Official information on the St. Thomas Law IP certificate may be found at https://www.stu.edu/law/academics/certificate-programs. This page contains additional non-official relevant information on the certificate from certificate Director Professor Ira Steven Nathenson.
IP@STU certificate description
IP@STU means IP law at St. Thomas University. A Certificate in Intellectual Property Law will be awarded to a J.D. student that completes a minimum of 12 credit hours of designated course work and completes a skills component. The program course options provide innovative skills and writing opportunities to help students prepare for the digital economy. Many of the program courses provide an emphasis on integrating doctrinal studies with a practical context. Students will oftentimes engage in simulations of legal practice in order to develop practice skills, professional knowledge, and to assemble job placement portfolios.
Number of credits
The certificate requires students to complete a minimum of 12 credit hours of designated course work.
Students must first complete at least three of the following four courses:
- Intellectual Property Overview (1 credit)
- Branding and Trademark Management (3 credits)
- Copyright and Content Management (3 credits)
- Innovations and Inventions through Patents & Trade Secrets (2 or 3 credits)
Students may also take any of these courses to meet the total required credit hours. See the course catalogue for descriptions. See the program director regarding which courses may be in current rotation.
- Administrative Law (3 credits)
- Advanced Civil Procedure: Complex Litigation (2 or 3 credits)
- Bioethics: Controversies in Law and Medicine Seminar (2 credits)
- Cyberlaw (3 credits)
- Cyberlaw Seminar (2 credits)
- Cyber Security Law Seminar (2 credits)
- Entertainment Law (3 credits)
- First Amendment Law (3 credits)
- First Amendment Law Seminar (2 credits)
- Intellectual Property (3 credits)
- Internet Governance Law & Policy Seminar (2 credits)
- Sports Law (2 credits)
The skills component is a routine part of the core IP courses that exceed one credits.
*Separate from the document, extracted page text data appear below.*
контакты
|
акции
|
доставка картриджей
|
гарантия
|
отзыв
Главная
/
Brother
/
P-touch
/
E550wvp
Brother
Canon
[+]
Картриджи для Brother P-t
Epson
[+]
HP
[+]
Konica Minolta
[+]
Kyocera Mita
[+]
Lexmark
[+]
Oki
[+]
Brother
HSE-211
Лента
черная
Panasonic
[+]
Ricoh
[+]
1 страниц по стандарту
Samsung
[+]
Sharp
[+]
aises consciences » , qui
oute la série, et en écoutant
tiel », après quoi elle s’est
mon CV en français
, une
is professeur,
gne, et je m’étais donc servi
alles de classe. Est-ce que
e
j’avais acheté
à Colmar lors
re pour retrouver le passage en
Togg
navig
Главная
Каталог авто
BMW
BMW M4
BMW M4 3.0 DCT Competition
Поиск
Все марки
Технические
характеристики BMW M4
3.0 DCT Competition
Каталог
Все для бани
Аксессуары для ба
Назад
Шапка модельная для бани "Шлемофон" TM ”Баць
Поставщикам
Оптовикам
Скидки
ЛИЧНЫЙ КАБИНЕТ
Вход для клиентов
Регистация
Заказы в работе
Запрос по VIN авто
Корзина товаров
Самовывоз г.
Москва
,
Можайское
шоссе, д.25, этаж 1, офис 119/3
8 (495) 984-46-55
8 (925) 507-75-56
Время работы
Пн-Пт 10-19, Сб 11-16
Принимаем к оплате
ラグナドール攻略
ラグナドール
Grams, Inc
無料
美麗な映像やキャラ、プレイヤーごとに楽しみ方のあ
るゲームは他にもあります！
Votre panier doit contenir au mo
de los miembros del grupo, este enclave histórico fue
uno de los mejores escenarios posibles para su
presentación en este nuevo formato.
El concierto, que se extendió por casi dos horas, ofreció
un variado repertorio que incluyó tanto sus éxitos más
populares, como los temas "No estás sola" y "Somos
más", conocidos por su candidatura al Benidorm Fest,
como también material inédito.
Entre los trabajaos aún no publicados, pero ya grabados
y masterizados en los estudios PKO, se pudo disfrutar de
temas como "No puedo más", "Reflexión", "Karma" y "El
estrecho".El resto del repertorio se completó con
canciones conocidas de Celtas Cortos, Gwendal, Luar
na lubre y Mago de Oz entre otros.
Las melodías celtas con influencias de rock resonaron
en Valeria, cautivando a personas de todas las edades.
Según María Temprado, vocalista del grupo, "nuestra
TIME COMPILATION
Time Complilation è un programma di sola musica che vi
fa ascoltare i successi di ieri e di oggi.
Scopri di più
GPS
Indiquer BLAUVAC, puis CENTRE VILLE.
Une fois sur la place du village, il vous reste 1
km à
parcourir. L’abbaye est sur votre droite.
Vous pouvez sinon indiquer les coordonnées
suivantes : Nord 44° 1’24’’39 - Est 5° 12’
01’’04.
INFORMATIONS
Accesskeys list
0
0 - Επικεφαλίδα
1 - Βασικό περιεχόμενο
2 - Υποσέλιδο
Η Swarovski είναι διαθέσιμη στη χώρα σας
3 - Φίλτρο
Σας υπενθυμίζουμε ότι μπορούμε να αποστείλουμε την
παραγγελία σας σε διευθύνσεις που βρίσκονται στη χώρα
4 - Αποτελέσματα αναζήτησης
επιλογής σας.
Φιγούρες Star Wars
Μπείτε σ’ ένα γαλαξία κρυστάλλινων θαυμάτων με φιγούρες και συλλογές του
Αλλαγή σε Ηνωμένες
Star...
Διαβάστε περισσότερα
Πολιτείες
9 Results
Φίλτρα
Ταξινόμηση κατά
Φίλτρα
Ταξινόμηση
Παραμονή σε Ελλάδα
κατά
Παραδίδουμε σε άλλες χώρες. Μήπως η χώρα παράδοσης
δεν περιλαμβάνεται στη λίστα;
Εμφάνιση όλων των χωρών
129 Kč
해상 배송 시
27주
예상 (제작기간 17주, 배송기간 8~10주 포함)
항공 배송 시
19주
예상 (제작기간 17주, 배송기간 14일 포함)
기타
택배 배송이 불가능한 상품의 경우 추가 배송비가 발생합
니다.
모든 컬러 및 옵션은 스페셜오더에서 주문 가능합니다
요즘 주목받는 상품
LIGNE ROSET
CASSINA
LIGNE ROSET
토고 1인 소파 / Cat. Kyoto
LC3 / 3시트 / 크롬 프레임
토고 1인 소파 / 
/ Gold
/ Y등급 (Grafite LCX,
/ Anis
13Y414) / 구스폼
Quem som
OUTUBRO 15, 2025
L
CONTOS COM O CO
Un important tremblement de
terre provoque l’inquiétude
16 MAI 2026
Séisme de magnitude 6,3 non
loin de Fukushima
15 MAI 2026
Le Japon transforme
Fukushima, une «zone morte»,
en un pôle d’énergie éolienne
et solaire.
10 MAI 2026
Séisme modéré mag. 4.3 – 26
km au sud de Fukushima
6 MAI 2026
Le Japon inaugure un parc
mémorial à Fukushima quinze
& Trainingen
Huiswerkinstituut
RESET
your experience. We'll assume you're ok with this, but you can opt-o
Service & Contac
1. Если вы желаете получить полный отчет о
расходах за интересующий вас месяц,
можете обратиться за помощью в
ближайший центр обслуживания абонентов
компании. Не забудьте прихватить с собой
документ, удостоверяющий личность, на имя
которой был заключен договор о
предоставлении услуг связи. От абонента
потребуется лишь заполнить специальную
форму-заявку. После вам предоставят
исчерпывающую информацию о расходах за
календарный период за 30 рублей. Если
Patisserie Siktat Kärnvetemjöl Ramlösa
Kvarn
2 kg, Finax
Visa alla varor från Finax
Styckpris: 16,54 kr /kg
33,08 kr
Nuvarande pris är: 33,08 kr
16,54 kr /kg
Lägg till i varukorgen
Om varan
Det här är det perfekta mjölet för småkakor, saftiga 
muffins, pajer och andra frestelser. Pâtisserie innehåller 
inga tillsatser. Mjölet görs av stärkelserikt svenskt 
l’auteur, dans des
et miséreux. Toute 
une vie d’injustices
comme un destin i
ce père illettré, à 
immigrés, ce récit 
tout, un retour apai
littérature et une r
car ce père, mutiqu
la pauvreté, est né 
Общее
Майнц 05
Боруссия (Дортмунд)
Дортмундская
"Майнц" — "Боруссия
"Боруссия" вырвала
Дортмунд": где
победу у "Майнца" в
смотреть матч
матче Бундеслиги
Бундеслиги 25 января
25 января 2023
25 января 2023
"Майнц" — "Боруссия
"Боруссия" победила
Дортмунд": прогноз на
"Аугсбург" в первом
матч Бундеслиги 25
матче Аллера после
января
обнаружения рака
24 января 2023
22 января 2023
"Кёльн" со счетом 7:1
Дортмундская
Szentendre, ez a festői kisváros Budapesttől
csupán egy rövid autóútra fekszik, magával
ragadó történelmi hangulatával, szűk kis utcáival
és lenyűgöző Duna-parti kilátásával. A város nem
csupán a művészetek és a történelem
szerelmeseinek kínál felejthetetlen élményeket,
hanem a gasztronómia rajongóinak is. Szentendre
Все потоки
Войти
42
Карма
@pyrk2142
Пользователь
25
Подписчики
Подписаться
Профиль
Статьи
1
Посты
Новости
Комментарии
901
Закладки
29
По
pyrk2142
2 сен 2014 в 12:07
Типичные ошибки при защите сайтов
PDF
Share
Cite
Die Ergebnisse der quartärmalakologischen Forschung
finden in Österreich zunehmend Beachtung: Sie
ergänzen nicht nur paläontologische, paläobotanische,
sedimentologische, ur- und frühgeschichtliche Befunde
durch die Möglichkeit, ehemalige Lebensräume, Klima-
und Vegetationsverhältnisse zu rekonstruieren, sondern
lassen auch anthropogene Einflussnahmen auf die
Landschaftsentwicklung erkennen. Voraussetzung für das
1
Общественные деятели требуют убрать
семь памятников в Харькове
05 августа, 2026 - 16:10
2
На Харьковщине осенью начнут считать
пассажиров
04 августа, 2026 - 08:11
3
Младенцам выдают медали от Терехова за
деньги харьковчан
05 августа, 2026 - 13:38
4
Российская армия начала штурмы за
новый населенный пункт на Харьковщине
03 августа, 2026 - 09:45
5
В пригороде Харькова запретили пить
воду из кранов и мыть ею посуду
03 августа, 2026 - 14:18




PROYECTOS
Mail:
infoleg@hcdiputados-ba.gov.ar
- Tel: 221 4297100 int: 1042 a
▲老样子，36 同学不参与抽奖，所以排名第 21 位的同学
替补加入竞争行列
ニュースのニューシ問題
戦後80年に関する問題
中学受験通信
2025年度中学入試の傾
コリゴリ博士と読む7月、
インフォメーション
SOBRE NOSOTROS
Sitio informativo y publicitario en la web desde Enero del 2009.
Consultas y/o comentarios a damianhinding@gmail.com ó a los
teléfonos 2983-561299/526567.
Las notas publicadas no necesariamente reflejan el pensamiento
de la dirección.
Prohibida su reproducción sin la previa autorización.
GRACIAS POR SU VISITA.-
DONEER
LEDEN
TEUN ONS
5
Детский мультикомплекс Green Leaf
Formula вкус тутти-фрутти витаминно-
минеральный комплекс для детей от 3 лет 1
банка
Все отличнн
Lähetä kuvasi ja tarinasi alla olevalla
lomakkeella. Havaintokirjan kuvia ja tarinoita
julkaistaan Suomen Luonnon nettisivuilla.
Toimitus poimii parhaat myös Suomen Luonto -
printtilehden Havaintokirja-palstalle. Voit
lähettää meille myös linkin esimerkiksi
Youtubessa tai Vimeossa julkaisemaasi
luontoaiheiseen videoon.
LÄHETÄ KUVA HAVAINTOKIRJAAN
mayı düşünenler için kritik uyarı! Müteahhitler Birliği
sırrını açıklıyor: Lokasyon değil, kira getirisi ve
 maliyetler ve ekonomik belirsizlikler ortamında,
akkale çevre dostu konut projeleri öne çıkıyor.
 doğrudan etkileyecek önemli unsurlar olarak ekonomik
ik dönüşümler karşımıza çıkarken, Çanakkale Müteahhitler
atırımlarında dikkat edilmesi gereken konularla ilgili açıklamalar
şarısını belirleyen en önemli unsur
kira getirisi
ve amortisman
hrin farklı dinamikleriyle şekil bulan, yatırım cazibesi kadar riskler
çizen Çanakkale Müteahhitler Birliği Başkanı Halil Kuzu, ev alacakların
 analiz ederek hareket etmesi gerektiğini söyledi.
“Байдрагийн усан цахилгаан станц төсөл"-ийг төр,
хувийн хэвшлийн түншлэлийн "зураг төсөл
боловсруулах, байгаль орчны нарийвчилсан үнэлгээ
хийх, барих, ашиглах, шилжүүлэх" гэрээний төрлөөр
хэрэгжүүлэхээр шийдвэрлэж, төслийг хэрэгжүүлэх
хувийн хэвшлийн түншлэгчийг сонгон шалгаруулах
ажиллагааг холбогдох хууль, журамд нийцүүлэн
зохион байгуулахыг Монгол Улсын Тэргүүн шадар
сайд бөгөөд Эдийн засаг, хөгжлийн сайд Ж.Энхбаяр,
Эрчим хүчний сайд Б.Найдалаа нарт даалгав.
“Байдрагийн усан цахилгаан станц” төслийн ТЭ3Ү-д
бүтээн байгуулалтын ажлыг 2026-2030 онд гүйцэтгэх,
Thus, by taking Branding, Copyright, and/or Innovations, you will satisfy the skills requirement of the IP certificate. Many of the skills learned will be based on experiential learning and simulations. Many of these activities are aimed towards you developing useful legal skills and creating job portfolios. Since you must take three of the four core courses, you will by definition take several courses will experiential or simulation skills components. Note that the three-credit optional Cyberlaw class is also skills-based.
For further information and to apply for the certificate, contact Professor Nathenson in person or via email, and submit the form found here. Note that the Law School requires students to declare a certificate program a semester prior to completion of degree requirements for the Juris Doctor program. As a practical matter, you should declare earlier than that so that the Program Director can help you to make sure you meet the certificate requirements.